:: THE TASK ::
Copy out each time line in the listing below word for word, from the first to the last, and leave out the pictures.

---------- DATA SUPPLIED

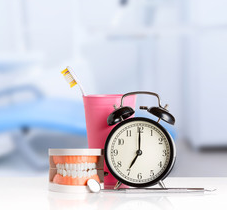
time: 7:00
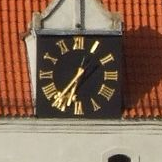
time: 6:36
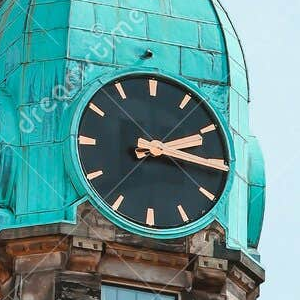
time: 2:15
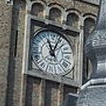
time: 11:04
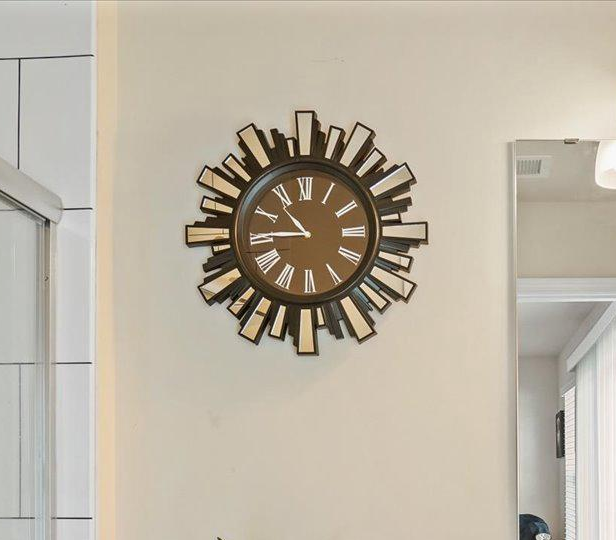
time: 10:45
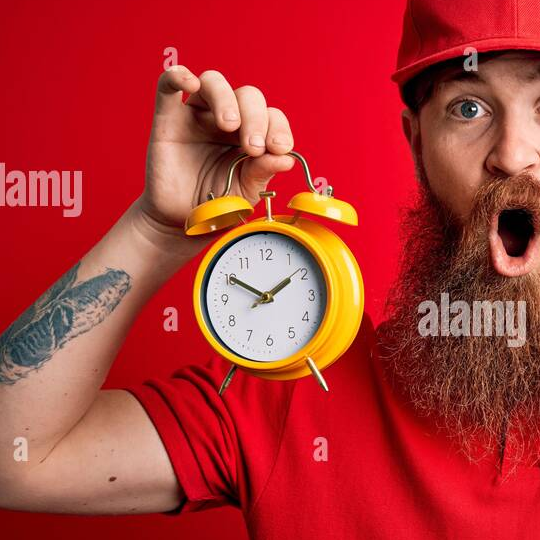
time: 1:50
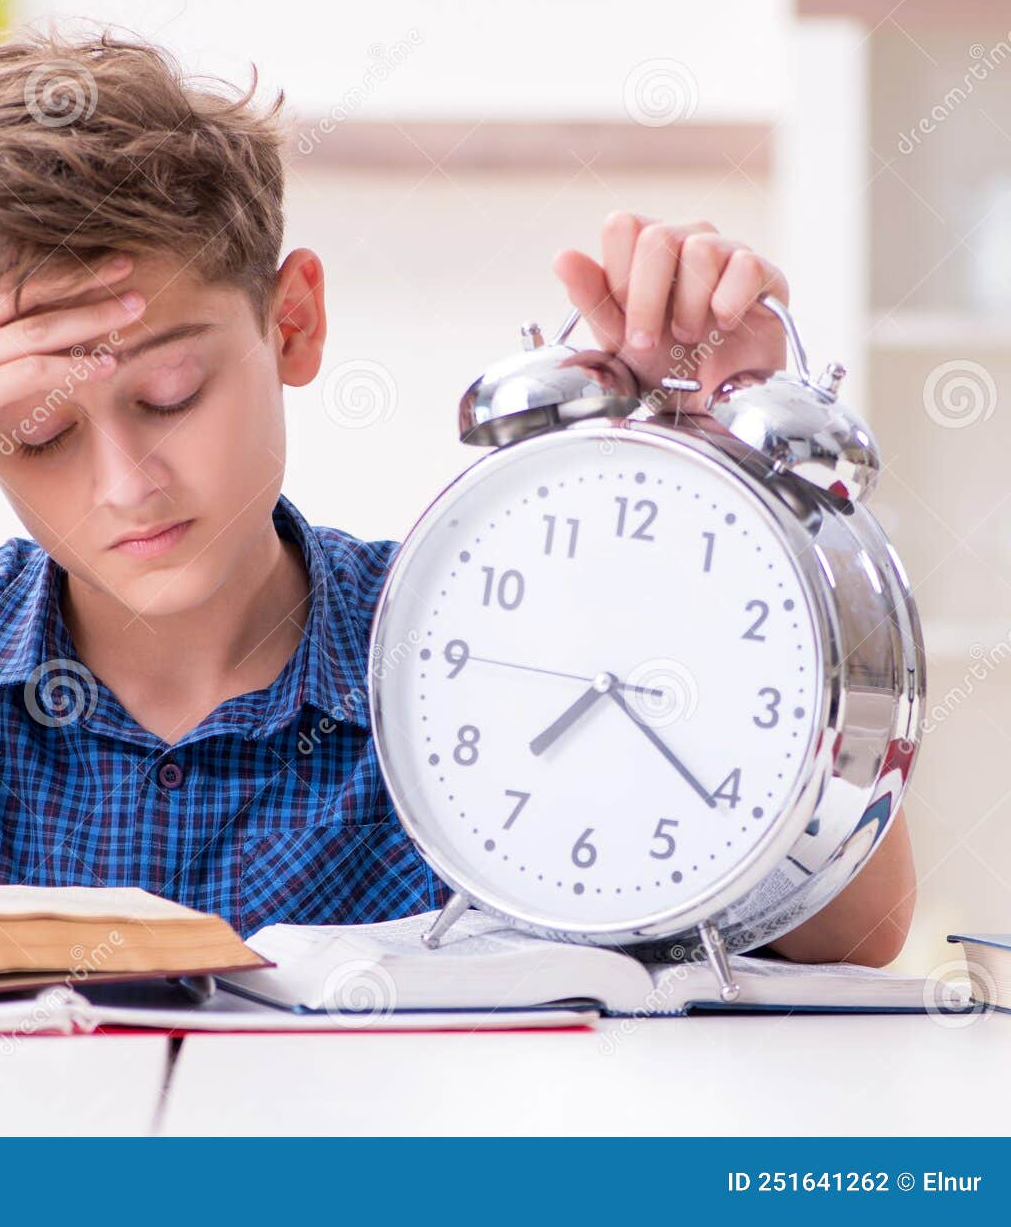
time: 7:21
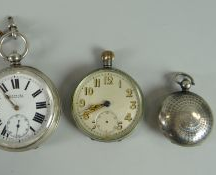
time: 8:41
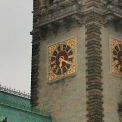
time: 6:19
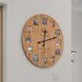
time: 12:12
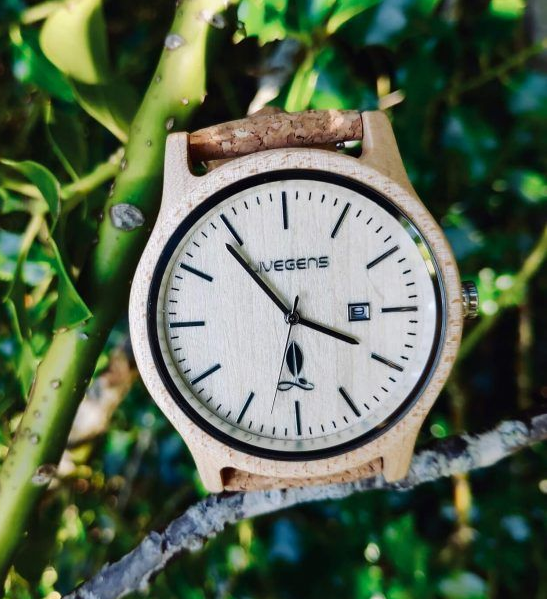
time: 3:53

--------------------

:: FULL SOLUTION ::
time: 7:00
time: 6:36
time: 2:15
time: 11:04
time: 10:45
time: 1:50
time: 7:21
time: 8:41
time: 6:19
time: 12:12
time: 3:53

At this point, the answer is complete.